Motivation For Checkers

Key Motivation: Be able to package several assertions statements (assertions, assumptions, cover) together along with the modeling code to create a library checker.

  • Think about a typical OVL checker as an example. This feature is gating for the ABV methodology.
  • Why the existing SV constructs are not sufficient for this purpose?
    • Using a single assertion as a library checker is not always sufficient
    • In many cases coverage collection is required along with the assertions.
    • A library checker may contain several assertions, and the number of enabled assertions may vary according to the values of the library checker arguments/parameters.
    • Also many library checkers are not pure assertions, but have auxiliary modeling code to support their assertions.
  • Using a module/interface to package a library checker code has many problems. This is how OVL is implemented.

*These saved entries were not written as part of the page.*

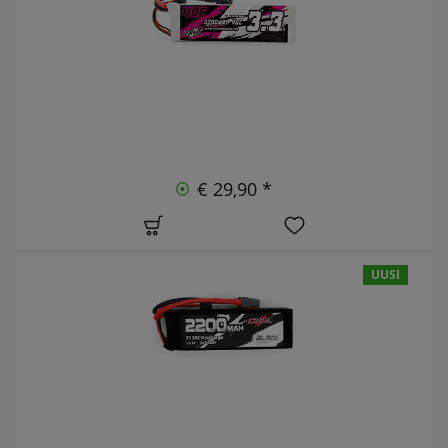
€ 29,90 *
UUSI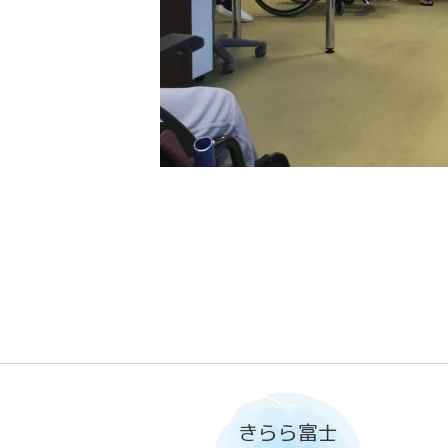
きらら富士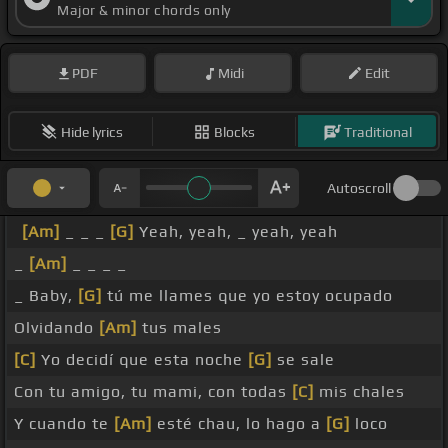
Major & minor chords only
PDF
Midi
Edit
Hide lyrics
Blocks
Traditional
Autoscroll
[Am]
_ _ _
[G]
Yeah, yeah, _ yeah, yeah
_
[Am]
_ _ _ _
_ Baby,
[G]
tú me llames que yo estoy ocupado
Olvidando
[Am]
tus males
[C]
Yo decidí que esta noche
[G]
se sale
Con tu amigo, tu mami, con todas
[C]
mis chales
Y cuando te
[Am]
esté chau, lo hago a
[G]
loco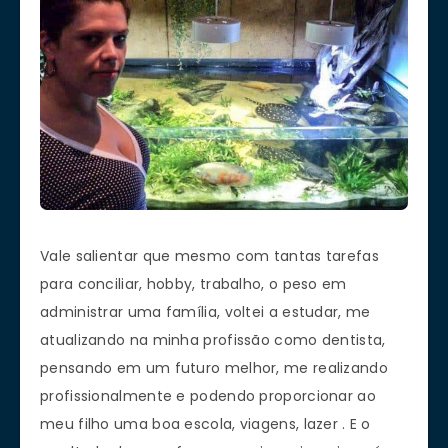
Vale salientar que mesmo com tantas tarefas
para conciliar, hobby, trabalho, o peso em
administrar uma família, voltei a estudar, me
atualizando na minha profissão como dentista,
pensando em um futuro melhor, me realizando
profissionalmente e podendo proporcionar ao
meu filho uma boa escola, viagens, lazer . E o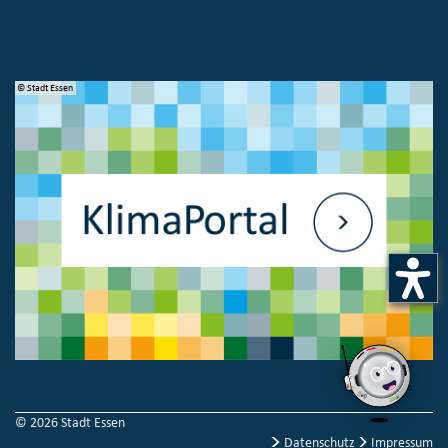
© Stadt Essen
© 
© 2026 Stadt Essen
Datenschutz
Impressum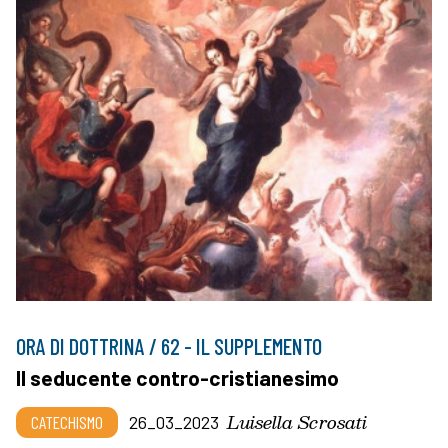
ORA DI DOTTRINA / 62 - IL SUPPLEMENTO
Il seducente contro-cristianesimo
Luisella Scrosati
CATECHISMO
26_03_2023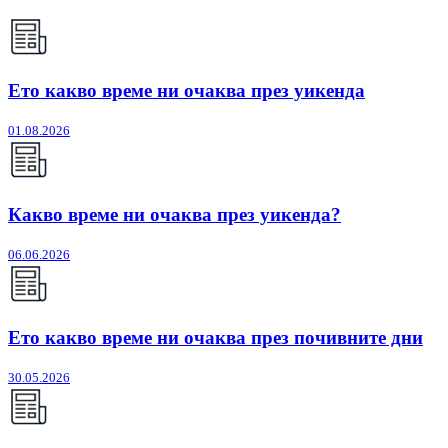
Ето какво време ни очаква през уикенда
01.08.2026
Какво време ни очаква през уикенда?
06.06.2026
Ето какво време ни очаква през почивните дни
30.05.2026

    • Modules cannot get sequences/properties as their arguments/parameters
    • Modules have different syntax for ports and parameters
    • Modules cannot be instantiated inside procedural code
    • Modules instantiation is not context sensitive: they keep no information about clocks, resets and enabling conditions in their instantiation context
    • Modules are synthesized into silicon. The library checkers should not be synthesized into silicon (of course, they may if wanted, but this should not be done automatically). To prevent library checker synthesis into silicon different ad hoc solutions are used. These solutions are not standard. Also, though library checkers are not usually synthesized into silicon, but they are synthesized for formal verification and for HW acceleration.

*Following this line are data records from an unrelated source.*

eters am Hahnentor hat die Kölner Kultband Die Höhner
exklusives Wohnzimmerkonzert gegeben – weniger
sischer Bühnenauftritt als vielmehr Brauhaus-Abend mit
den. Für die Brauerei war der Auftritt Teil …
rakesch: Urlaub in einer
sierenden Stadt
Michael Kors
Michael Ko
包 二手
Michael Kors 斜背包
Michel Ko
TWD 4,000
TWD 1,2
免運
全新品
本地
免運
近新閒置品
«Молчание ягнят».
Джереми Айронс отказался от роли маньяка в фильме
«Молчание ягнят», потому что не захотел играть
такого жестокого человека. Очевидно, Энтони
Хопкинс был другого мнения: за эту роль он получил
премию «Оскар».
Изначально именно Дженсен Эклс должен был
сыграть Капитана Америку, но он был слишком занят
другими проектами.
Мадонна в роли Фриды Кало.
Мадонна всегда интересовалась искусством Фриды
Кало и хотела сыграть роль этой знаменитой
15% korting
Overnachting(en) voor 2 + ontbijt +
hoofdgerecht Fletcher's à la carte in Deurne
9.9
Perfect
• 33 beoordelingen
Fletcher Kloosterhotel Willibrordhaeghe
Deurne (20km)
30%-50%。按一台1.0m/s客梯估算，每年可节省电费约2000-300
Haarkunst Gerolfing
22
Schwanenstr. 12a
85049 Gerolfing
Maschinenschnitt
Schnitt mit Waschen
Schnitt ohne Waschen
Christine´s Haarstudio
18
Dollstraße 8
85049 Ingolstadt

    • Module argument types are fixed, while library checkers are used in different contexts – 2 and 4-value arguments, different bit vector length, etc. To make modules generic, explicit parameterization has to be used. This leads to clumsy syntax and to poor readability.

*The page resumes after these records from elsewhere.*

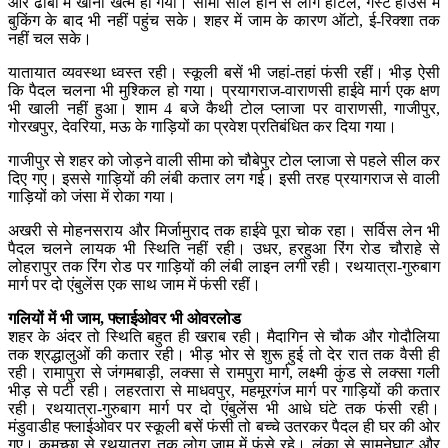
और ढाबों में खाना खत्म हो गया। सीमा सील होने से लोग होटल, गेस्ट हाउस में
बुकिंग के बाद भी नहीं पहुंच सके। शहर में जाम के कारण ऑटो, ई-रिक्शा तक
नहीं चल सके।
यातायात व्यवस्था ध्वस्त रही। स्कूली बसें भी जहां-तहां फंसी रहीं। भीड़ ऐसी
कि पैदल चलना भी मुश्किल हो गया। प्रयागराज-वाराणसी हाईवे मार्ग एक क्षण
भी खाली नहीं हुआ। शाम 4 बजे कैथी टोल प्लाजा पर वाराणसी, गाजीपुर,
गोरखपुर, देवरिया, मऊ के गाड़ियों का प्रवेश प्रतिबंधित कर दिया गया।
गाजीपुर से शहर को जोड़ने वाली सीमा को चौबेपुर टोल प्लाजा से पहले सील कर
दिए गए। इससे गाड़ियों की लंबी कतार लग गई। इसी तरह प्रयागराज से वाली
गाड़ियों को जंसा में रोका गया।
अखरी से मोहनसराय और मिर्जामुराद तक हाईवे पूरा चोक रहा। सर्विस लेन भी
पैदल चलने लायक भी स्थिति नहीं रही। उधर, हरहुआ रिंग रोड चौराहे से
लोहरापुर तक रिंग रोड पर गाड़ियों की लंबी लाइन लगी रही। रथयात्रा-गुरुबाग
मार्ग पर दो एंबुलेंस एक साथ जाम में फंसी रहीं।
गलियों में भी जाम, फ्लाईओवर भी ओवरलोड
शहर के अंदर तो स्थिति बहुत ही खराब रही। मैदागिन से चौक और गोदौलिया
तक श्रद्धालुओं की कतार रही। भीड़ भोर से शुरू हुई तो देर रात तक वैसी ही
रही। रामापुरा से जंगमबाड़ी, लक्सा से रामपुरा मार्ग, लक्ष्मी कुंड से लक्सा गली
भीड़ से पटी रही। लहरतारा से माधवपुर, महमूरगंज मार्ग पर गाड़ियों की कतार
रही। रथयात्रा-गुरुबाग मार्ग पर दो एंबुलेंस भी आधे घंटे तक फंसी रही।
मंडुवाडीह फ्लाईओवर पर स्कूली बसें फंसी तो बच्चे उतरकर पैदल ही घर की ओर
गए। कमच्छा से रथयात्रा तक लोग जाम में फंसे रहे। लंका से सामनेघाट और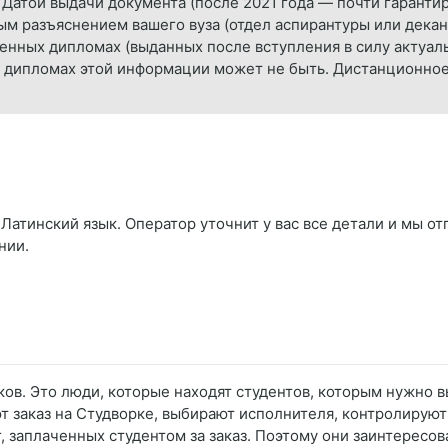
с: Датой выдачи документа (после 2021 года — почти гарант
 разъяснением вашего вуза (отдел аспирантуры или декана
еменных дипломах (выданных после вступления в силу актуа
ых дипломах этой информации может не быть. Дистанционно
Латинский язык. Оператор уточнит у вас все детали и мы от
нии.
ков. Это люди, которые находят студентов, которым нужно в
т заказ на Студворке, выбирают исполнителя, контролирую
ег, заплаченных студентом за заказ. Поэтому они заинтересо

  • Provide support for assertion and formal verification modeling. This includes ability to represent the transition relation. to build abstract, and possibly nondeterministic models. These requirements are addressed mostly by introducing checker variables, that may be considered as an independent feature (see the note below), but checkers as such are also important here, since the abstract models have to be modular, and using modules is problematic for this purpose, because modules cannot get sequences and properties as their arguments, and we also have a synthesis issue here.

Related Issues

The question was raised whether the checker variables (including free variables) are an independent feature, or should they be allowed in the checker context only. The quick answer is that the checker variables do not require the checker construct and can be defined for modules, interfaces, etc as well, and the issue is mostly methodological here. On the other hand, checker variables are necessary for checkers, and using regular SV RTL modeling in checkers would be problematic and race-prone because of the checker instantiation semantics, and therefore they are an integral part of the checker.